De notre correspondant

La crise empire au Burkina Faso. Excédés d’être les victimes expiatoires des militaires qui ont pillé leurs commerces dans la nuit de vendredi à samedi, des commerçants de Ouagadougou, pour se faire entendre, ont tenté samedi de marcher sur le siège de l’état-major de l’armée. Repoussés par des tirs de sommation, ils ont alors déversé leur colère dans les artères du centre-ville, saccageant sur leur passage les panneaux publicitaires et brûlant des pneus. Mais la furie incendiaire des commerçants écœurés à surtout eu pour cible les sièges du Congrès pour la démocratie et le progrès (CDP, parti au pouvoir), ainsi que celui de la Fédération associative pour la paix et le progrès avec Blaise Compaoré (Fedap/BC), une organisation de soutien au Président burkinabè. Les commerçants révoltés ont également dévasté le gouvernorat de la région du Centre, l’Assemblée nationale et à la mairie de Ouagadougou.

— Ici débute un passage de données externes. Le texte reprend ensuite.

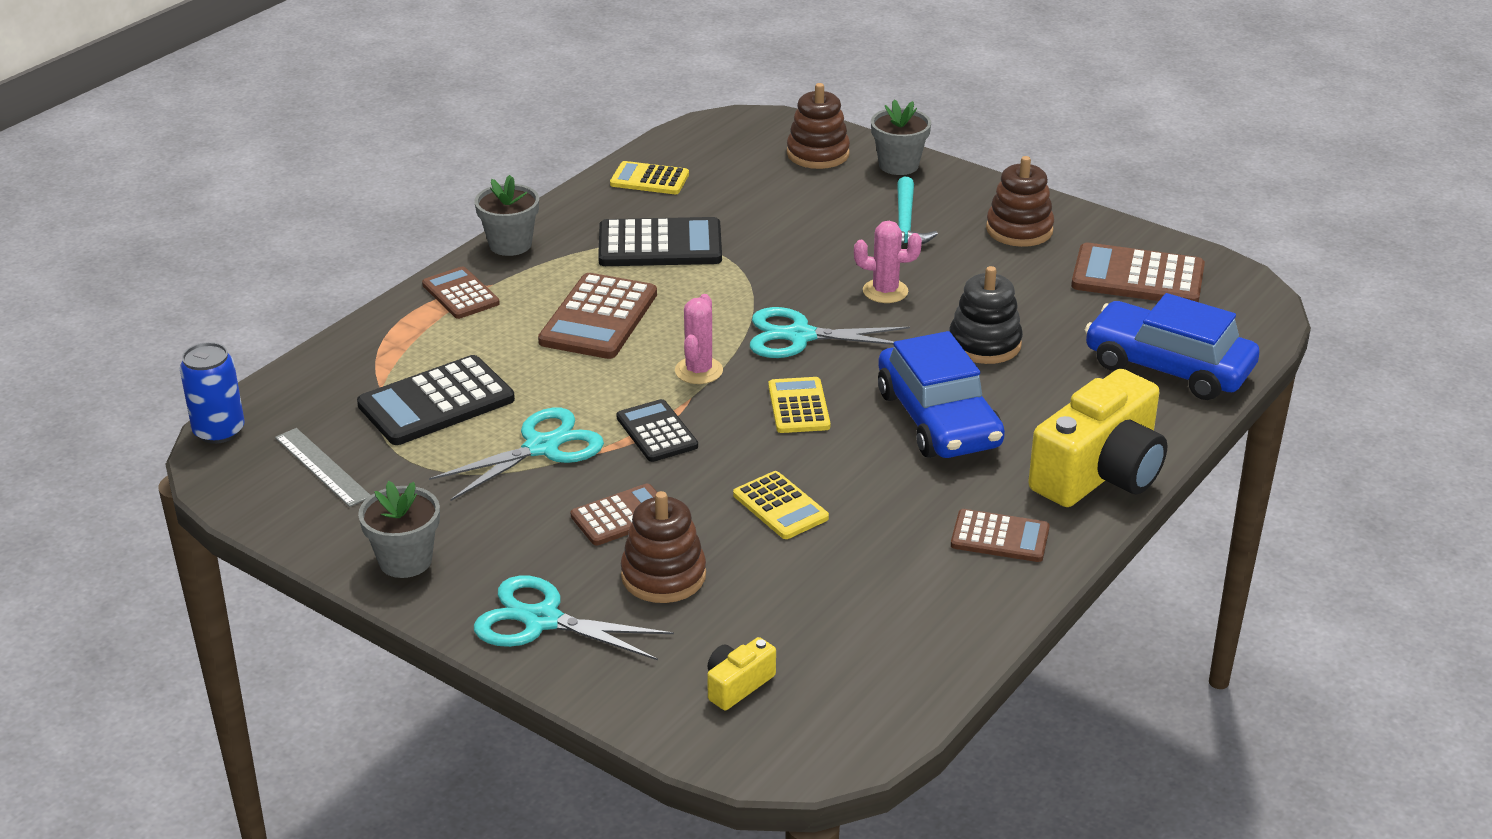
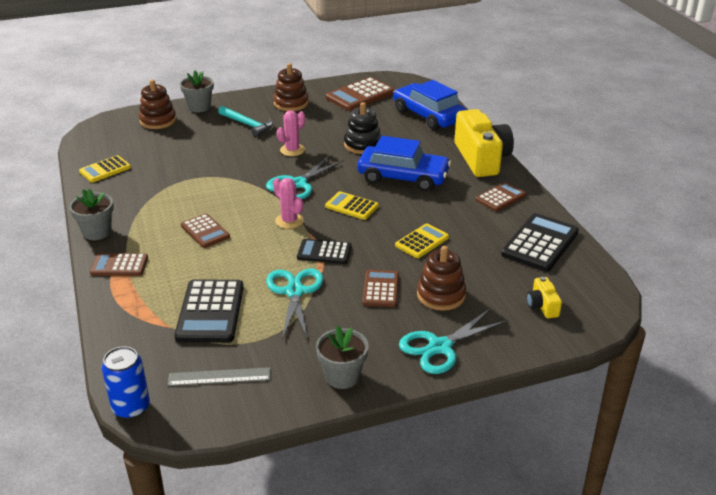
camera: 55 degrees left, 0 degrees up
brown calculator [538,273,657,359] -> brown calculator [181,214,230,248], size x0.62
black calculator [598,217,722,266] -> black calculator moved to [501,213,579,272]
yellow calculator [733,471,829,539] -> yellow calculator turned 45 degrees counterclockwise [395,223,449,258]
blue car [1085,293,1260,400] -> blue car turned 75 degrees clockwise [393,80,467,130]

Le même jour, dans un communiqué radiodiffusé, les services du ministère de la Sécurité ont décrété un couvre-feu allant de 19h à 6h du matin à Ouagadougou, et ce avec effet immédiat et jusqu’à nouvel ordre. Cette restriction des libertés des habitants de la capitale burkinabè intervient, juste le lendemain de la dissolution du gouvernement et du limogeage de deux gradés de l’armée burkinabè.

Le Burkina Faso n’a plus de gouvernement

La veille, vendredi 15 avril, en réaction à la mutinerie d’une partie de sa garde rapprochée, Blaise Compaoré a décrété la dissolution du gouvernement dirigé par Tertius Zongo, constitué il y a tout juste trois mois. Le président burkinabè a donné également un coup de balaie dans l’armée où, deux premières têtes sont tombées. Celles du Chef d’Etat-major général, le Général Dominique Djendjéré, et du chef du corps du Régiment de Sécurité Présidentielle, le Colonel Omer Bationo, qui ont été limogés vendredi. Pour les remplacer, Blaise Compaoré a respectivement fait appel au Colonel-Major Honoré Nabéré Traoré et au Colonel Boureima Kéré, deux officiers supérieurs réputés lui être fidèles, pour avoir été tous deux ses aides de camp.

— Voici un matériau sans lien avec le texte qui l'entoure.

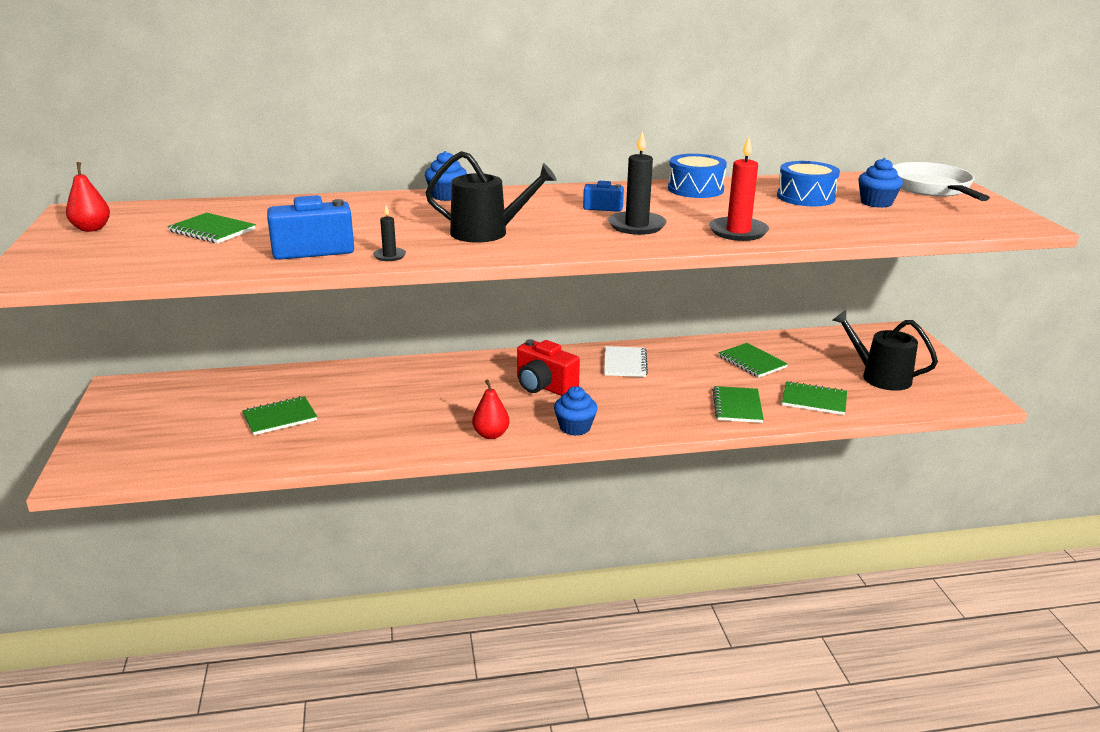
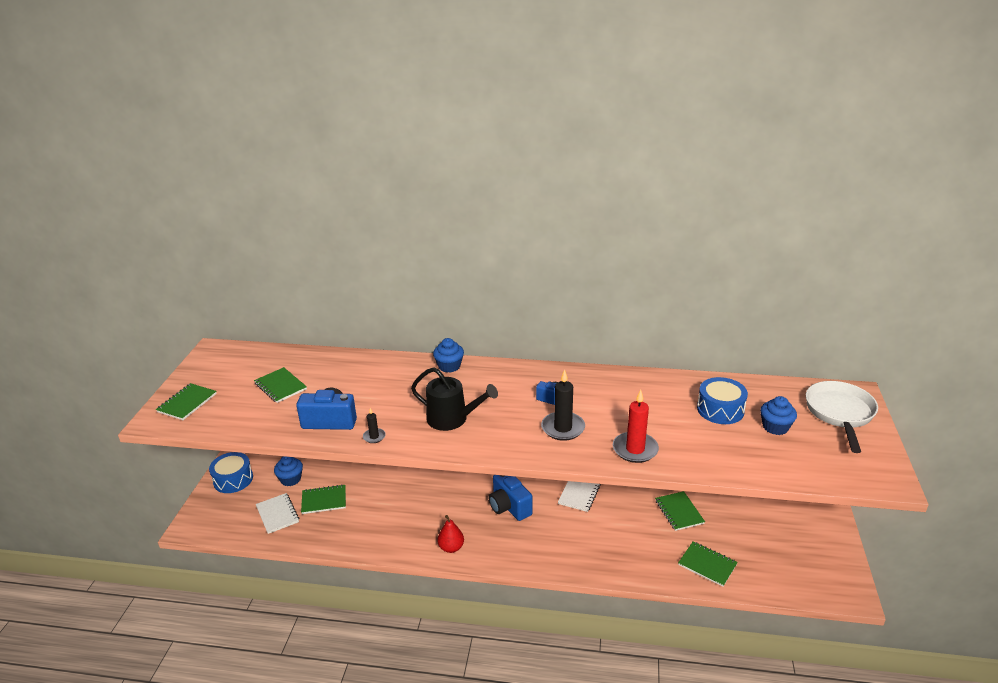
camera: 20 degrees right, 5 degrees up
red pear [66,162,110,232] -> none
red camera [517,339,580,396] -> blue camera [489,475,533,521]
blue cupcake [554,386,598,436] -> blue cupcake moved to [274,456,303,486]
blue drum [668,154,727,198] -> blue drum moved to [209,452,253,493]
green notebook [713,386,764,423] -> green notebook moved to [156,383,217,420]
black watering can [833,310,938,391] -> none
none -> white notebook [256,493,299,534]

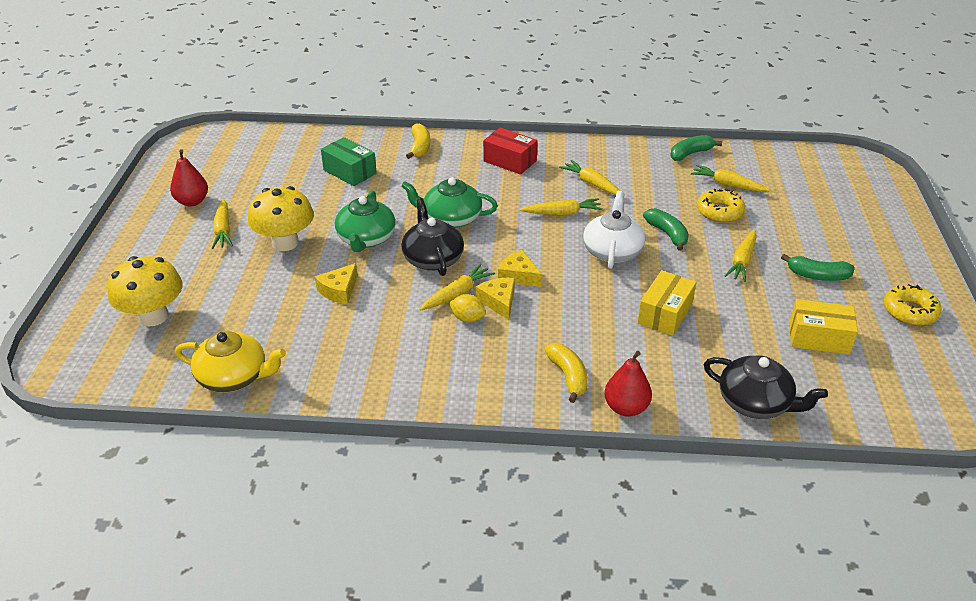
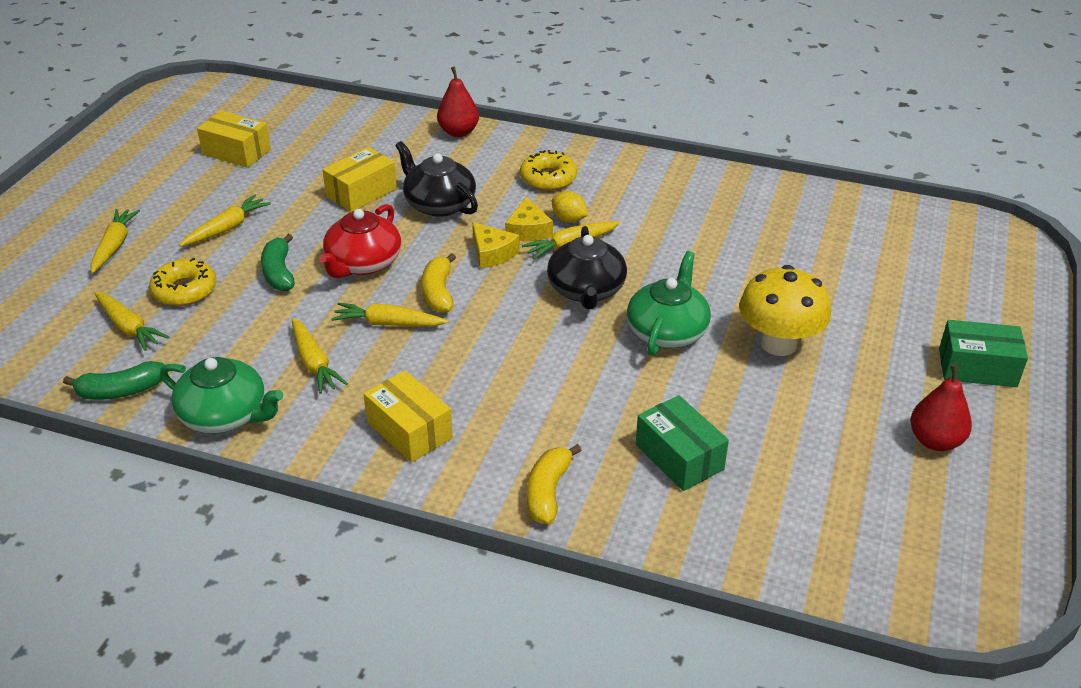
camera: 165 degrees left, 0 degrees up
yellow mushroom [108,256,183,326] -> none
yellow teapot [175,331,286,392] -> none
yellow carrot [212,198,233,249] -> yellow carrot moved to [91,209,140,273]
yellow cheese [315,263,358,304] -> none
green teapot [401,177,498,228] -> green teapot moved to [160,357,283,434]
red box [483,127,538,175] -> yellow box [363,370,453,463]
yellow banana [544,343,588,403] -> yellow banana moved to [422,253,456,313]
white teapot [583,191,645,269] -> red teapot [319,204,401,278]
black teapot [704,355,828,419] -> black teapot moved to [396,141,478,217]
green banana [781,254,855,281] -> none
yellow donut [884,284,942,326] -> yellow donut moved to [520,150,577,191]
none -> green box [939,320,1028,387]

Le capitaine Compaoré tient ferme la barre

Par ces décisions, Blaise Compaoré tient à montrer sa maîtrise de la situation. Alors qu’il a été contraint de passer la nuit de jeudi à vendredi, à Ziniaré, dans son village natal, le Chef de l’Etat burkinabè, a regagné ses bureaux au palais de Kosyam dès vendredi matin. Il y a reçu en audiences des personnalités étrangères et surtout veillé au paiement diligent des indemnités des mutinés de sa propre garde.

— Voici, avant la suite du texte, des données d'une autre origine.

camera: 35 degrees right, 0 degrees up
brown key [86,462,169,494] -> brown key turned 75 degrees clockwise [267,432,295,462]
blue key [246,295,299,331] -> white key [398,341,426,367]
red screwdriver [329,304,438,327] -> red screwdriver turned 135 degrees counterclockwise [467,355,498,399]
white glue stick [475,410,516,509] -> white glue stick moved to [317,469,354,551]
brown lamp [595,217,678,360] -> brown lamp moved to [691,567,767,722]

Cependant, la nuit du vendredi à samedi n’a pas été calme du tout à Ouagadougou. Si les mutinés de la garde présidentielle ont regagné leurs casernes, ceux des camps Guillaume Ouédraogo et Sangoulé Lamizana, ont continué leur razzia nocturne. « J’ai croisé des pick-up chargés de matériels électroménagers, de vivres de toute sorte », a témoigné à Afrik.com, un habitant de la capitale burkinabè.

« Blaise dégage ! »

Rarement le pouvoir de Blaise Compaoré aura été tant contesté. S’il parvient au prix de mille compromissions à apaiser la colère des militaires, le front social, lui, reste une équation entière. Et la tendance à satisfaire automatiquement les revendications des militaires alors que celles des autres travailleurs piétinent depuis des années, a fait durcir le ton chez les syndicalistes. Pour la première fois, les pancartes portant le célèbre slogan DEGAGE, ont été exhibés à Ouagadougou la semaine dernière. Tout un symbole. « La profondeur de la crise actuelle montre que le pouvoir en place ne gouverne pas. On a passé le cap de la mal gouvernance, on est quasiment dans une non gouvernance. Il faut un changement radical. Il faut le départ du Chef de l’Etat», nous a confié Me Prosper Farama, un célèbre avocat burkinabè, proche des mouvements syndicaux et de l’opposition politique.

Mais, analysent certains observateurs, quoique secoué, le régime de Blaise Compaoré, au pouvoir depuis 24 ans, ne vit pas encore ses derniers jours. Et selon des sources bien informées, le chef de l’Etat burkinabè, qui a entrepris des concertations tous azimuts, devrait annoncer très prochainement la composition de son nouveau gouvernement. Un gouvernement de crise.